Tihomir Trichkov’s photos captivate, transport and mesmerize
Story by LIESEL SCHMIDT
According to Tihomir Trichkov, “one doesn’t need a lot of talent to enjoy photography. It’s about what you have to say. Skills can be achieved and mastered with practice—lots of it—like everything else. Having drive is more important. And having ideas. And fun. You have to enjoy it, anticipate it, dream of it, get goose bumps from it.”
When Trichkov won the green card lottery in 2008, he left his home country of Bulgaria to move to the U.S. and pursue the possibilities that were open to him in this new place known for opportunity. After a year in New York, followed by a few months in Hawaii, Trichkov found himself in Highlands, North Carolina, in 2009.
Clearly, he has an adventurous spirit, an intrepid desire to seek out new experiences and explore all that life has to offer, and that quality has served him well in honing his skills as a photographer.
When Trichkov purchased his first camera—a Sony Digital—almost 20 years ago, he may not have had the intention of becoming a professional, but time, practice and a growing passion made him just that. More than this, however, he became an artist. “It seemed to me more interesting to get lost in a place, looking for ways to create something cool and interesting, than doing anything else,” he says. “My biggest inspirations were urban scenes and street photography, always looking for unexpected angles, shadows and highlights.”
It all changed for Trichkov, however, when he started traveling and volunteering in countries across South America, Africa and Asia over a decade ago. “That’s when my style began shifting into documentary,” he says. “I was always looking for the story. And, of course, nature, spending time in numerous national parks, learning about animals and wildlife. Then my style took another direction and evolved completely. It still evolves. It always will.”

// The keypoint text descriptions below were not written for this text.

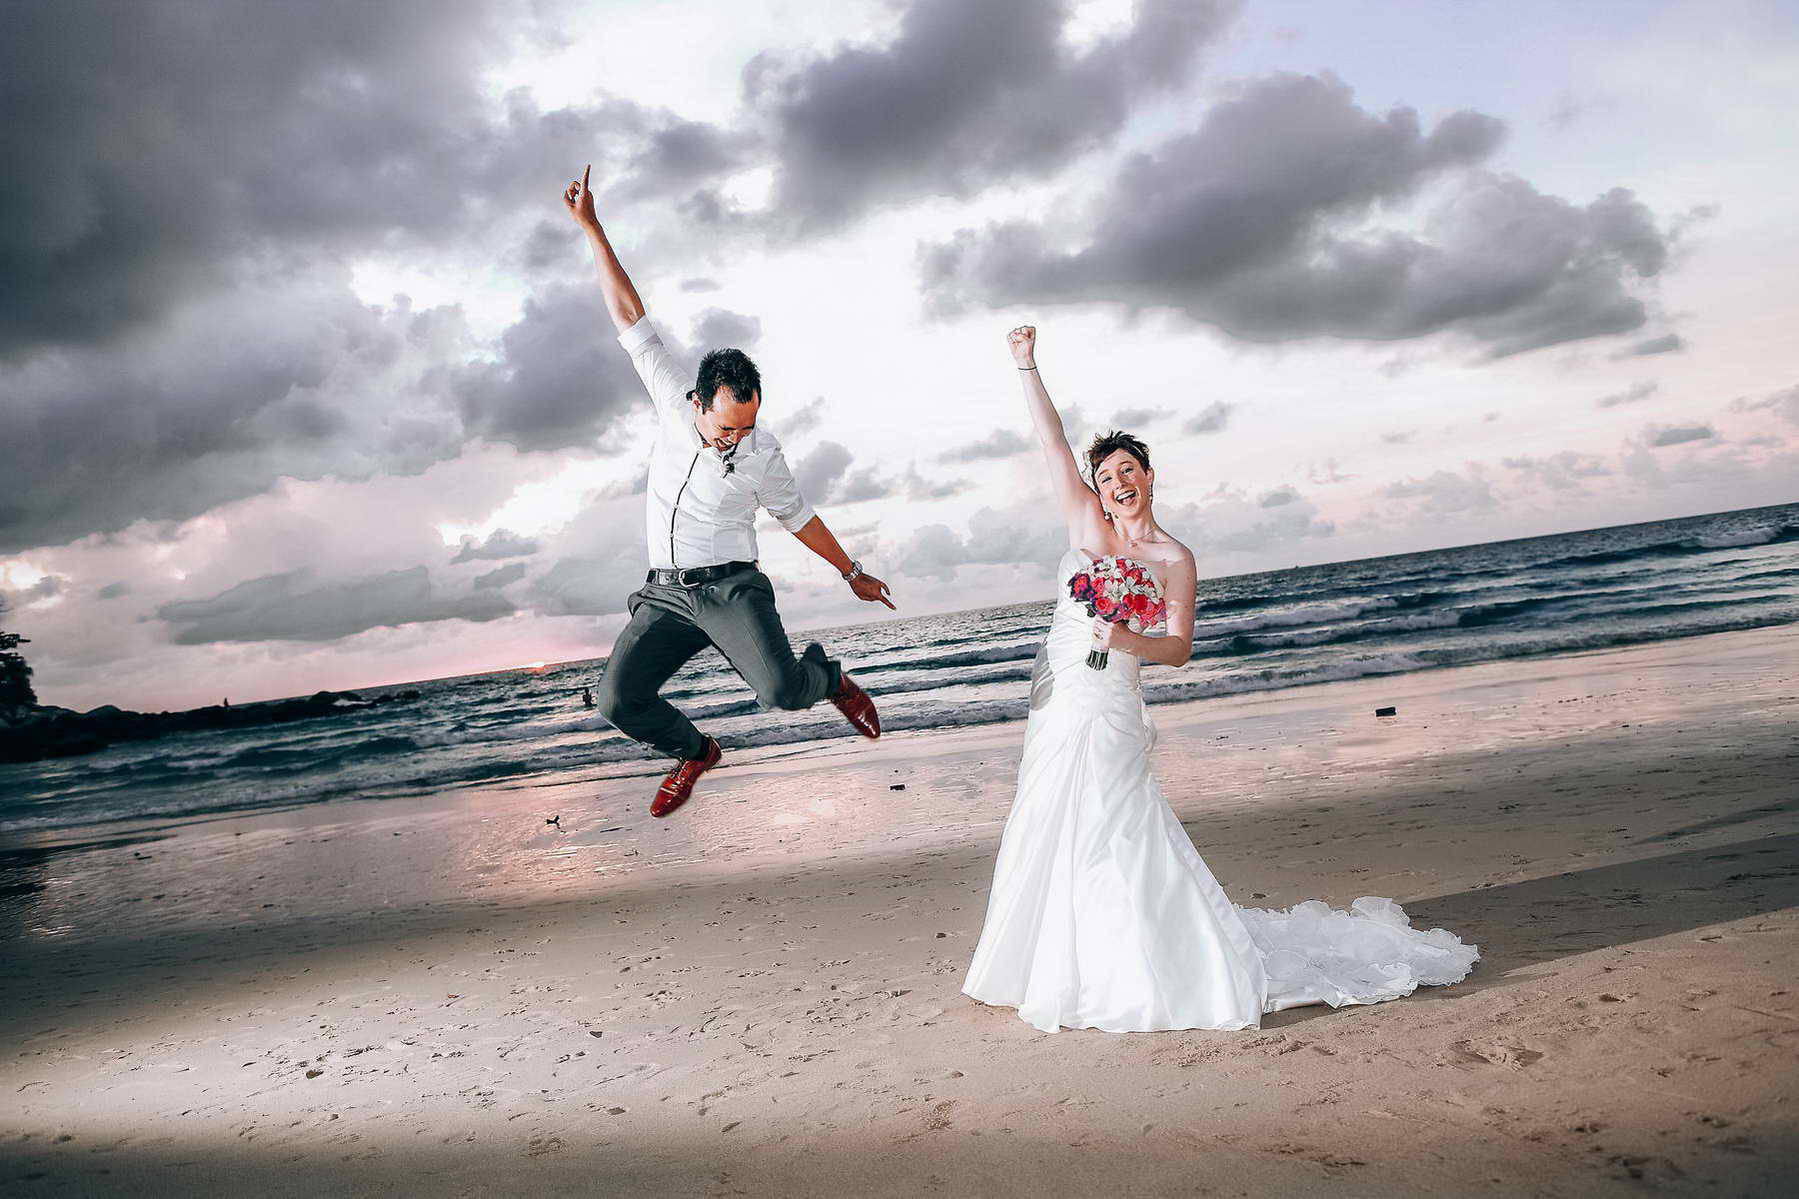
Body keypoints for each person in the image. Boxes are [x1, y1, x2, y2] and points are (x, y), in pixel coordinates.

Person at [961, 325, 1478, 1032]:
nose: (1117, 484)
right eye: (1106, 476)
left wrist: (1126, 639)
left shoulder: (1175, 558)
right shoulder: (1085, 524)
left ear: (1149, 476)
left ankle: (1143, 960)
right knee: (1046, 812)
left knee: (1115, 817)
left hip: (1112, 698)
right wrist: (1026, 365)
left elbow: (1177, 649)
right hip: (1060, 695)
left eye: (1128, 471)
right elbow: (1051, 444)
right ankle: (1044, 962)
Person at [562, 165, 891, 818]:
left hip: (732, 589)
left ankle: (828, 677)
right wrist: (592, 227)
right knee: (616, 699)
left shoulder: (762, 452)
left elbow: (799, 516)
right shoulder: (669, 395)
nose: (736, 438)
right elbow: (628, 313)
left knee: (780, 692)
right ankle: (694, 751)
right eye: (725, 427)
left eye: (747, 425)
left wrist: (851, 571)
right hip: (666, 594)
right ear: (698, 402)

As Trichkov and his style continue to evolve, his portfolio grows as well, and that body of work has found a home in Trichkov’s own studio space, HOP Gallery, on Main Street in Highlands. “I wanted to take people on a dream, on a visual trip around the world, to countries they have always wanted to experience,” he says. “Or to places they have been many years ago. I wanted kids to stare with eyes wide open and fall in love with animals, nature and adventures. Opening a studio was not only about showing pictures, but also about telling the stories behind the pictures, which are sometimes even more interesting.”
As for the photos Trichkov has already taken, he doesn’t claim a favorite. “My favorite is the next one,” he contends. “This way, I keep myself inspired.”
There are, however, images that have been influential in his life as an artist, recognized and published by National Geographic, The Smithsonian Institution and the Sony World Photography Awards. “The reason for participating in their photography competitions was curiosity,” Trichkov says. “I had to know where I stood. That’s how I know my style is relevant and my work is good, interesting and worth doing. Having a photograph chosen from tens of thousands, sometimes even hundreds of thousands, tells me I am on the right path.”
For Trichkov, being on the “right path” also means being limitless in his desire for experience—and it shows in the breathtaking, vibrant quality of the photos he creates. What he sees through the lens of his camera captivates, transports and mesmerizes. “Traveling is a big part of my life now,” he explains. “Not just because of the pictures I will take, but also because of the new things I will see and learn, the new friends I will make, the new adventures I will experience, the new cultures I will touch. On the road, I have learned so much, a lot more than in school and university, and I have met people who have changed me forever. My best and worst memories are from travels, but that’s how one grows. Collecting experiences and memories, making mistakes, making right and wrong decisions, learning. The key is to keep going.
“I do not have a favorite country, nor do I count how many countries I have been to,” he adds. “I think every country has something unique and interesting, and I cannot wait to see it. I also believe every country deserves a traveler who visits with an open mind and without any prejudices. The travelers who allow themselves to form their own opinions based upon their actual experience are like blank canvases that may well turn into masterpieces. In my view, this is the best way to travel.”
Trichkov’s openness shows in his work—in those amazing images he captures as though time and space have stopped simply for him, for that split-second between breath and heartbeat as the shutter of his camera closes around it. “For me, taking a picture is a way to remember a moment and stay in it,” he says. “Or to go back to it when you feel like it, when you need it. A photograph stops time and preserves a moment that may never replicate itself. That is unique. That’s why I love it so much.”
Trichkov’s photography can be found online at houseofpicsnc.com or at HOP Gallery in Highlands.